# Steel or graphite?



## Gibby (Sep 9, 2007)

I wanted to buy a new club set, I can get a very cheap 12 pc. set but they're all steel shafts (Even woods)

So what's better to get? A set with all steel shafts or all graphite?


----------



## Gibby (Sep 9, 2007)

Oh, and if this makes a difference I have only started playing golf (Driving range and practice balls) about 5 days ago.


----------



## 65nlovenit (Dec 8, 2006)

Normally Graphite are a lot lighter to carry then steel clubs. For newbies, its probably better to go with graphite then steel, but unfortunately their more expensive. A better alternative is to go with steel for the irons and graphite for the woods if possible. Just my opinion...

Del


----------



## Gibby (Sep 9, 2007)

Yeah, here's what I'm thinking now... I will get a half-set wth steel clubs then buy a Driver with graphite shaft. (Set only contains 3 wood, not driver..)

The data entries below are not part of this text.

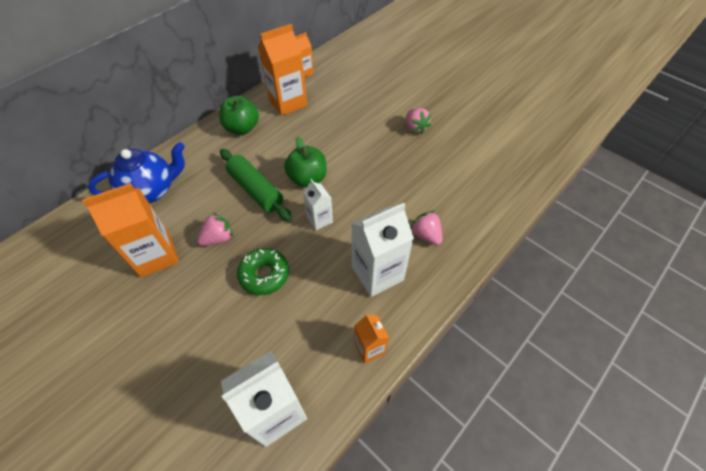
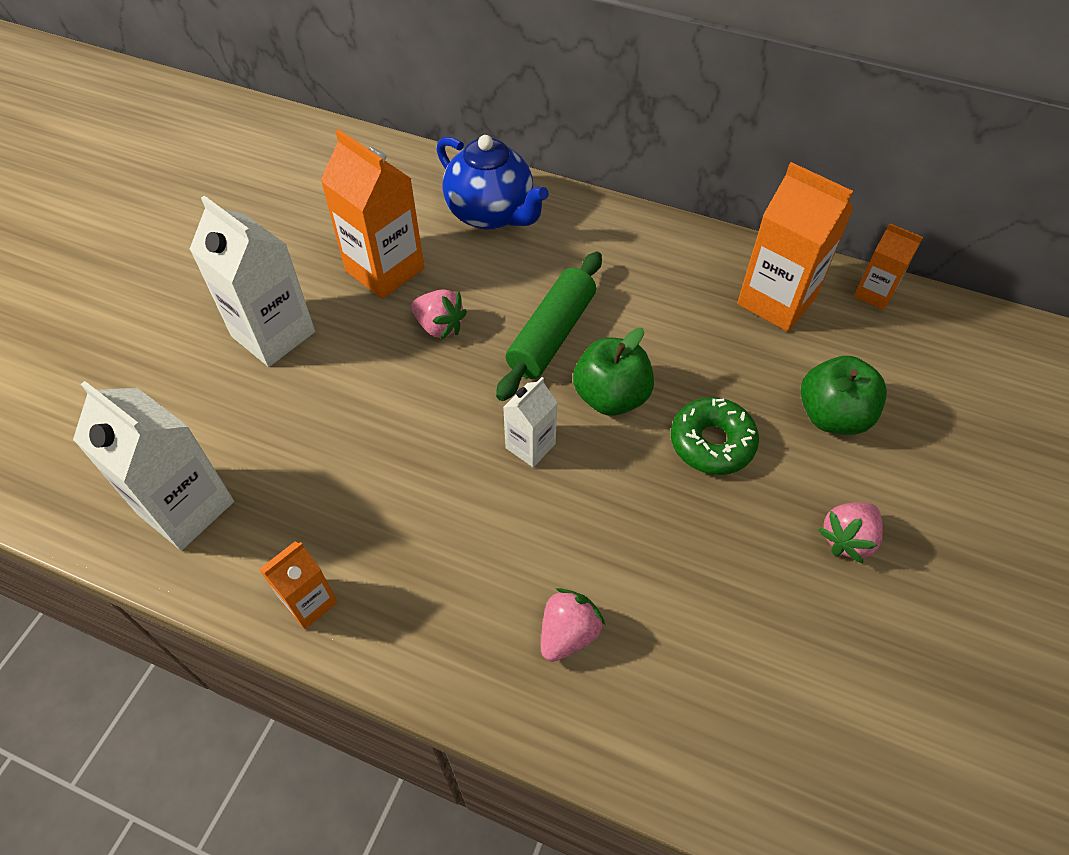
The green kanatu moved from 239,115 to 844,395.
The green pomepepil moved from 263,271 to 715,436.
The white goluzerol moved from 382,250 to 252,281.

I think I only need a half-set since I just begun...


----------



## 300Yards (Jan 23, 2007)

You'd probably be better off, just sticking with the 3 wood for now. When ever you get that club down, then you can start thinking about a driver. As as the graphite or steel.. That really depends on your swing. Graphite is normally better for beginners, but you may want to use a launch monitor to find out what is truly best for you.


----------



## Surtees (Sep 11, 2007)

I havent been play for to long about 9 months but not every week and i found that steels were easier to hit with and i hit straighter with them i'm starting to hit better with graphite now driver and hybirds anyway that what i found easier


----------



## Gibby (Sep 9, 2007)

Are hybrids Graphite irons?

I think I'll just buy steel then buy a graphite driver.


----------



## Surtees (Sep 11, 2007)

My hybirds are i think you can get steel one but from what Ive seen most are graphite


----------